To help you answer this question, start with the following.
a. Does a movie or a book have a higher fixed cost of production?
b. Hollywood releases about 100 new movies every year while just one publisher,
Penguin Random House, releases about 15,000 book titles a year. How does your
answer in part a explain such a wide difference? Which is riskier: publishing a book or
producing a movie?
c. How does the difference in fixed costs and risk of failure explain why so many movies
are based on successful books? As a result, where do you expect to see more innovative
plots, dialogues, and characters: in novels or movies?
a. A movie has a much higher fixed cost of production; even a low-budget movie can cost
$1 million. A book can be published for much less.
b. The public’s moviegoing budget is limited so higher fixed costs mean fewer firms in the
industry. If a publisher pays for a book that does not sell, it may lose tens of thousands of
dollars. If a movie studio pays for a movie that does not sell, it can lose tens of millions of
dollars. Thus, the risks involved in making a movie are much greater than those involved in
making a book.
c. Using a proven success (at least in book format) mitigates some of the risk of movie
production, so investors are much more likely to be willing to gamble that a successful book
can be made into a movie than they are to gamble on a movie with no fan base. As a result,
we can expect to see more innovation in novels, the low-fixed-cost industry. Low costs
mean lots of entry. For more on the economics of the arts, see Cowen, Tyler and Alexander
Tabarrok. 2000. An economic theory of avant-garde and popular art, or high and low
culture. Southern Economic Journal 67(2): 232–253.
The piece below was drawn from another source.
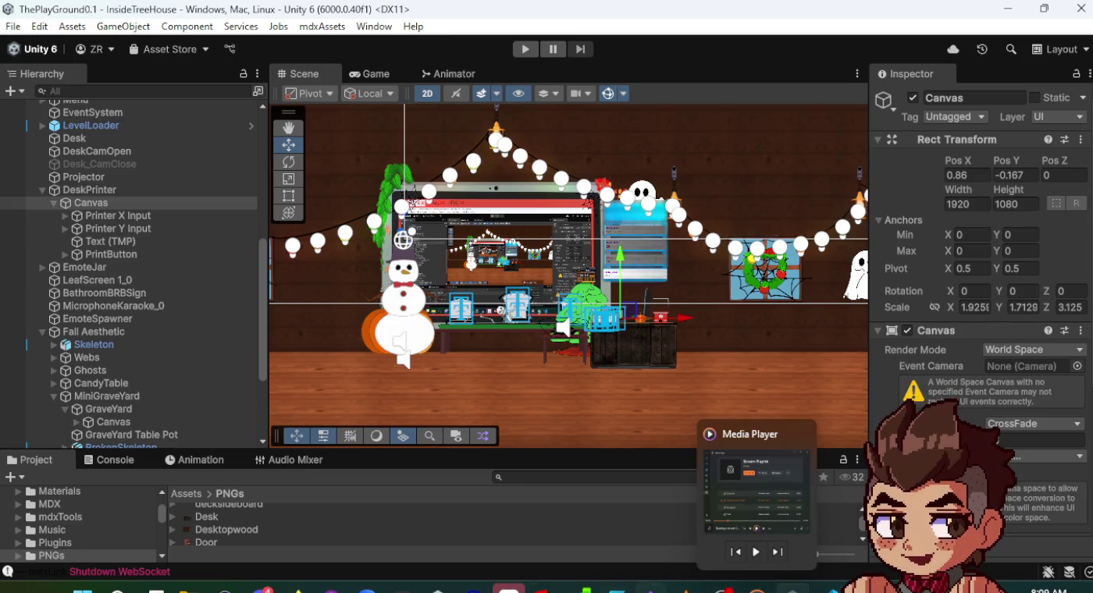
mouse_move(295, 587)
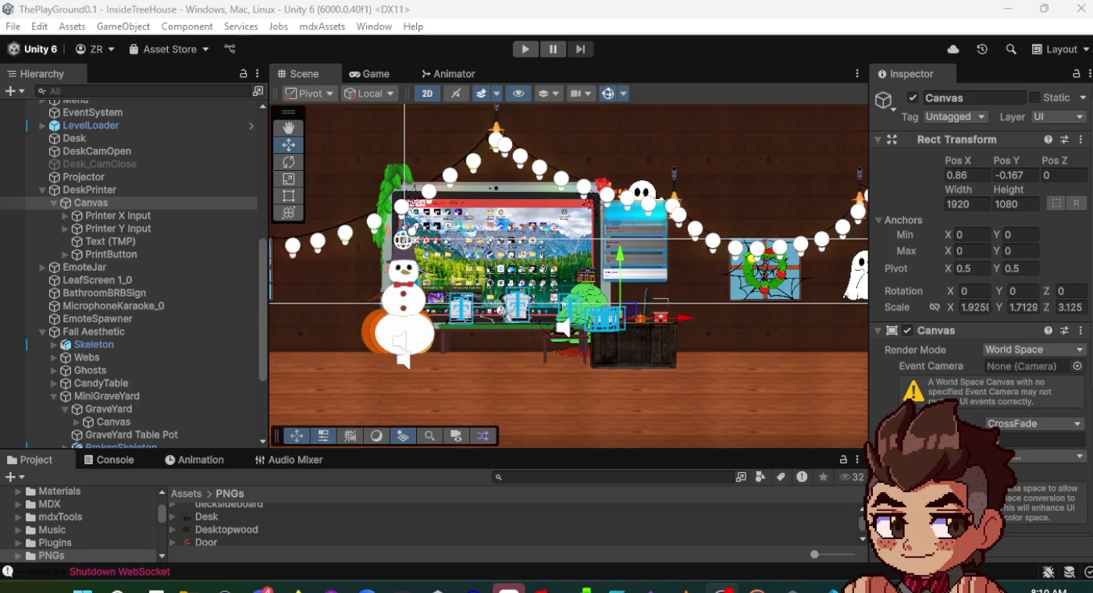
click(351, 48)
In Kolkata, India, it is very common to see beggars on the streets. Imagine that the
visitors and residents of Kolkata become more generous in their donations, what
will be the effect on the standard of living of beggars in Kolkata? Answer this
question using supply and demand, making assumptions as necessary.
We can think of donations as creating a demand for beggars (begging). The key
question is whether begging is an increasing, decreasing, or constant cost industry. In Kolkata, India, the best assumption is that begging is a constant cost
industry. In India, hundreds of millions of very poor people live in villages. If the
wages to begging rise even a little bit above the wages that can be earned by
subsistence farming, many people are ready and willing to move to the cities to
beg. Thus, the supply curve for begging in Kolkata is highly elastic at the
subsistence wage. An increase in demand, therefore, will increase the number of
beggars in Kolkata, but it will not raise their standard of living, as shown in the
following figure.
The supply of beggars to Kolkata is high elastic (constant cost industry) at the subsistence wage. Increased
generosity toward beggars will encourage people from the country to move to the city to beg and thus will
increase the number of beggars from N1 to N2 but will not raise the incomes of beggars. The answer does
not imply that all generosity in response to begging is foolish or counterproductive, but it does imply that
to work well, such generosity must be tempered with smarts. In particular, donations that raise the
productivity of workers may ultimately produce better results than donations to beggars. For example,
donations to build irrigation, improve eyesight with glasses or cataract surgery, to improve infant nutrition,
and so forth may be more effective at reducing poverty than giving handouts.